§ Job A
In the case summary, condense the paragraph beginning "Material grounds for decision" into a short bulleted list that keeps its main facts.
§ Job B
Carry on the case summary about the Yarm building contract dispute, starting right after its last sentence.

§ Reading passage
Key legal principles: The court applied the objective test for identifying the contracting party, following the approach in Hamid v Francis Bradshaw Partnership [2013] EWCA Civ 430: extrinsic evidence is admissible; the question is what a reasonable person, furnished with the relevant information, would conclude; a person who signs becomes a contracting party unless the document or admissible extrinsic evidence makes clear he signed as agent or as an officer of an identified company.

Material grounds for decision: The judge evaluated contemporary communications, quotations and invoices, the timing of company incorporation, payments made, the insertion of a manuscript acceptance stating "Accepted by Lebaneat (Yarm) Limited", the company's dormant accounts and correspondence with the District Valuation Office. None of the contemporaneous documents clearly notified the claimant that he was contracting with a company rather than with Mr Sayed personally. The court found that the communications and conduct prior to and at the time of agreement supported the conclusion that the contract was made with Mr Sayed in his personal capacity.

Case abstract

The claimant, Mr Farad Maftoon trading as FM Construction Services, brought Part 8 proceedings to determine whether a contract for building and fit-out works at 48 High Street, Yarm was made with the first defendant, Mr Ahmed Sayed, personally, or with the second defendant, Lebaneat (Yarm) Limited, acting by its director Mr Sayed. The issue arose after an adjudicator resigned, concluding on the balance of probabilities that the company was the contracting party and that he therefore lacked jurisdiction.

§ Short-answer chart tasks
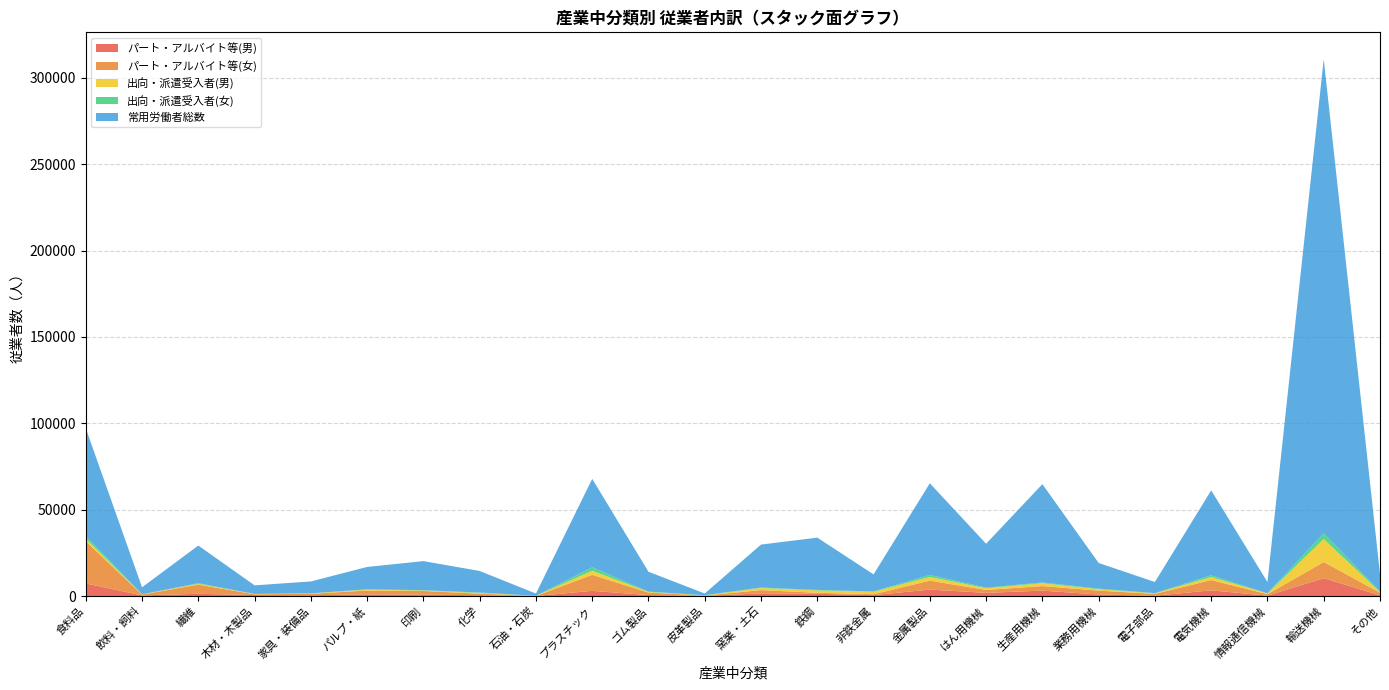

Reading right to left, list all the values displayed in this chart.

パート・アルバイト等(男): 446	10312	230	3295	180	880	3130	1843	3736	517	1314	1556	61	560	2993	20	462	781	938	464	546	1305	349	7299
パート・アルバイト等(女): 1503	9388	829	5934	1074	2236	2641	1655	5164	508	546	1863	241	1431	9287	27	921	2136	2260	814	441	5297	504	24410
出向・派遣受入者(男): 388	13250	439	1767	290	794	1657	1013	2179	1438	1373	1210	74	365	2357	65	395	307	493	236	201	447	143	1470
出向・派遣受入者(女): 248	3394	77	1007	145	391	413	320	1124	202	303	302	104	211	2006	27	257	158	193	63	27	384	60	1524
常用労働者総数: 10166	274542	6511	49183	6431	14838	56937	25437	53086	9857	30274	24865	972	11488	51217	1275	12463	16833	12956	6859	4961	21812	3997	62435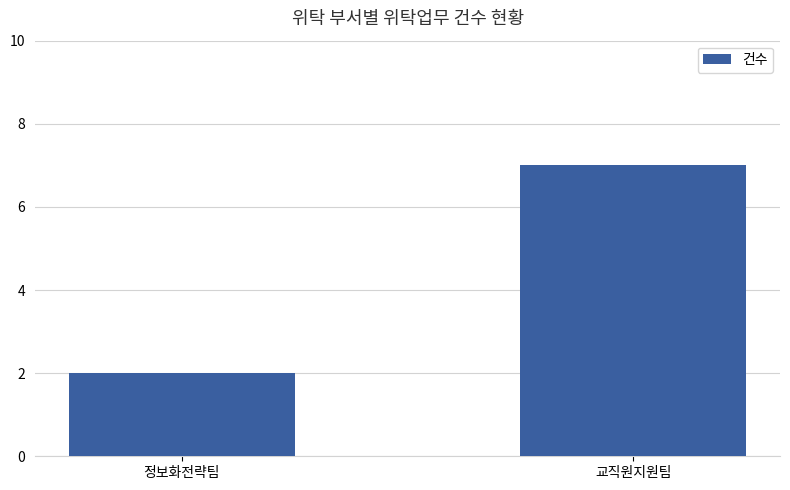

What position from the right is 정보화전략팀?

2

§ Expected output A
- The judge weighed the evidence:
  - contemporary communications, quotations and invoices
  - when the company was incorporated
  - payments made
  - a handwritten acceptance reading "Accepted by Lebaneat (Yarm) Limited"
  - the company's dormant accounts
  - correspondence with the District Valuation Office
- No contemporaneous document clearly told the claimant he was contracting with a company instead of Mr Sayed personally.
- Communications and conduct before and at the time of agreement showed the contract was made with Mr Sayed in his personal capacity.

§ Expected output B
The claimant sought a binding judicial declaration of the identity of the contracting party. The court directed that the matter be decided on written evidence. The first defendant contested that he was acting on behalf of the company and relied on certain invoices addressed to "Lebaneat", payments made by the company, a manuscript acceptance added to the earlier quotation reading "Accepted by Lebaneat (Yarm) Limited", and the company's filed accounts.

The court framed the issues as: (i) what was the identity of the contracting party; (ii) whether, objectively, the claimant was put on notice that the company and not Mr Sayed personally was contracting; and (iii) the admissibility and weight of extrinsic evidence including subsequent invoices, payments and company accounts. The court also considered procedural matters including representation and whether additional oral evidence from a company operations manager should be allowed; that application was refused.

In addressing the central issue the court applied the legal principles set out by the Court of Appeal in Hamid v Francis Bradshaw Partnership: extrinsic evidence is admissible; the inquiry is objective; a signer is a contracting party unless the document or admissible extrinsic evidence shows the signer signed as agent or as an officer of an identified company. The court reviewed contemporaneous emails, the 15 September 2018 estimate and subsequent emails, the timing of the company's incorporation (13 March 2018), the lease dated 17 September 2018 granted to Lebaneat (Yarm) Limited, payments made by the company, invoices prepared by the claimant (some addressed to company names), the manuscript acceptance, correspondence with the District Valuation Office requesting "signed contracts", and the company's filed dormant accounts for the year to 31 March 2019. The court treated the dormant accounts as of limited weight and considered the company accounts suspect in light of payments made during the period and the statutory tests for dormancy (s1169 Companies Act 2006 was noted).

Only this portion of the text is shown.